The multiplex would be replaced with ground-floor stores and restaurants topped by up to 119 apartments on two sections of the upscale 25-acre mall in the celebrity-rich city on the southwest edge of the San Fernando Valley. Twelve of the apartments would be affordable.
The theater at The Commons, the only movie house in Calabasas, opened as an Edwards Cinema in 1998, when the mall opened. The 33,000-square-foot theater was taken over by Regency last year when former owner Regal went bankrupt.
Caruso retained ownership of the theater lease, and wants to tear down the building and replace it with a five-story, mixed use building with 101 apartments and 2,000 square feet of ground-floor shops.
Residents would have access to underground parking and a rooftop swimming pool.
The Commons central makeover calls for four mixed-use complexes in the parking lot in front of the theater, linked by grass and meandering walking paths, according to the Acorn.
Each building would be one to three stories high and contain a combined eight to 10 new boutique shops and three to five new restaurants on the ground floor. A combined 18 apartments would be on top.
The redevelopment will add 24,000 square feet of new retail space, plus the nearly 120 homes, to a segment of the shopping center to be called Commons Lane. The north and south edges of The Commons will remain untouched. A cost and timeline for the makeover wasn’t disclosed; the movie theater will stay open until further notice.
The homes would count toward the 354 new units that Calabasas must find room for by 2030 to satisfy its state-mandated housing element.

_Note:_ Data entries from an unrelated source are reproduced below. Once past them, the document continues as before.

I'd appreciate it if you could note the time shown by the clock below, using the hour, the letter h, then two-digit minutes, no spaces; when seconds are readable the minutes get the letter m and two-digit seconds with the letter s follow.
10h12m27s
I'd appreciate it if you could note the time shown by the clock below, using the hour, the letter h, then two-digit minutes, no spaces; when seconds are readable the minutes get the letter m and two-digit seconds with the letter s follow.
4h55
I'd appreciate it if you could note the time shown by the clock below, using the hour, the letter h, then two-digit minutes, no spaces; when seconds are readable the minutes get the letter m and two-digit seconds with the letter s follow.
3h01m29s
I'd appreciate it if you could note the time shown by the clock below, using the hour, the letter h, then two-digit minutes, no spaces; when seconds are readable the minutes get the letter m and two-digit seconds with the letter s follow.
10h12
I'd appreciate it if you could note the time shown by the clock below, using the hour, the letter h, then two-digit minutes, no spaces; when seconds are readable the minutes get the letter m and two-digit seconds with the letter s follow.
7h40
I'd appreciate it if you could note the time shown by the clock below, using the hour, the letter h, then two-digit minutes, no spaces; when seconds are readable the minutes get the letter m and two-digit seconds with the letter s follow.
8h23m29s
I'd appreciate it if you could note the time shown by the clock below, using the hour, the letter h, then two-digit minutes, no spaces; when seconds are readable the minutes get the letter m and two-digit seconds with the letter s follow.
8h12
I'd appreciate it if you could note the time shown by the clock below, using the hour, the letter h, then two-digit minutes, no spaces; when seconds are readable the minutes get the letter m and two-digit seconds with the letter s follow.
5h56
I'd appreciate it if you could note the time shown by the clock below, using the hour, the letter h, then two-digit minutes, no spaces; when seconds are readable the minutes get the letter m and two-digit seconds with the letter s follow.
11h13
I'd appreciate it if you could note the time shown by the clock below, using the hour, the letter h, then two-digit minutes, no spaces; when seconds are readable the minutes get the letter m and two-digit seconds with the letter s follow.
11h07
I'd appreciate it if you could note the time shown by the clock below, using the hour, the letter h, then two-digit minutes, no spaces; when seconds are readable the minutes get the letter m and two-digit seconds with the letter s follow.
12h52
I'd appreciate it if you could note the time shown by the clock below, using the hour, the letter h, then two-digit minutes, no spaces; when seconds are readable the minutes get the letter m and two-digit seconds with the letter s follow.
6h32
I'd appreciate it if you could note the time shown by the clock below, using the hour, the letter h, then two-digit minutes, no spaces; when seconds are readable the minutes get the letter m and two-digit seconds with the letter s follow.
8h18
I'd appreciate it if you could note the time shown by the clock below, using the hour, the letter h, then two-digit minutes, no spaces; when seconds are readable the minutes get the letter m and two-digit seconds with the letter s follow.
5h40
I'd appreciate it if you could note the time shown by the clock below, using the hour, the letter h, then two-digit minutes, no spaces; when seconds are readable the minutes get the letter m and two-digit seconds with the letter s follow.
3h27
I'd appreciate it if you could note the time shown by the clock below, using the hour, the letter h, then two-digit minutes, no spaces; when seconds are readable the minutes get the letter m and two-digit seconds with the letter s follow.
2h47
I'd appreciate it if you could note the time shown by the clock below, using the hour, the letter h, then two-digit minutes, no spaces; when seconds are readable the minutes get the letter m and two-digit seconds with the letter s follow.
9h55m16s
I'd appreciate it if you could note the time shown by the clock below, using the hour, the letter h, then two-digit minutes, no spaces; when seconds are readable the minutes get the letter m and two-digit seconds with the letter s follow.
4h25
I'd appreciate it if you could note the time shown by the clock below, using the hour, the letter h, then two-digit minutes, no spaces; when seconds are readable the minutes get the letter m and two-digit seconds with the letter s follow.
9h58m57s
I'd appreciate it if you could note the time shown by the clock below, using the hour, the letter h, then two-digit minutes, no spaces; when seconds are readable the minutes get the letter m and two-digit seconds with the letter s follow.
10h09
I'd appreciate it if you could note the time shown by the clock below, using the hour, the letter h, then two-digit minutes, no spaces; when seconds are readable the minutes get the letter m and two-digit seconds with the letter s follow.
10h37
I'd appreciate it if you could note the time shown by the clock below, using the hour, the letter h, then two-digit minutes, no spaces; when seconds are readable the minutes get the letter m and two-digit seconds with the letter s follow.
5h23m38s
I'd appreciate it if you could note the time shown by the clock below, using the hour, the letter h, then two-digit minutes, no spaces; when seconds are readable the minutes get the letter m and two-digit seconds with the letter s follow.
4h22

Caruso owns Caruso Affiliated, owner of The Grove at Farmers Market mall in Fairfax, where it is based. It also owns Americana at Brand in Glendale, Palisades Village in Pacific Palisades and other upscale shopping centers across the region.
The billionaire developer ran for mayor against Rep. Karen Bass, and was defeated in November after spending $100 million of his own money on the race.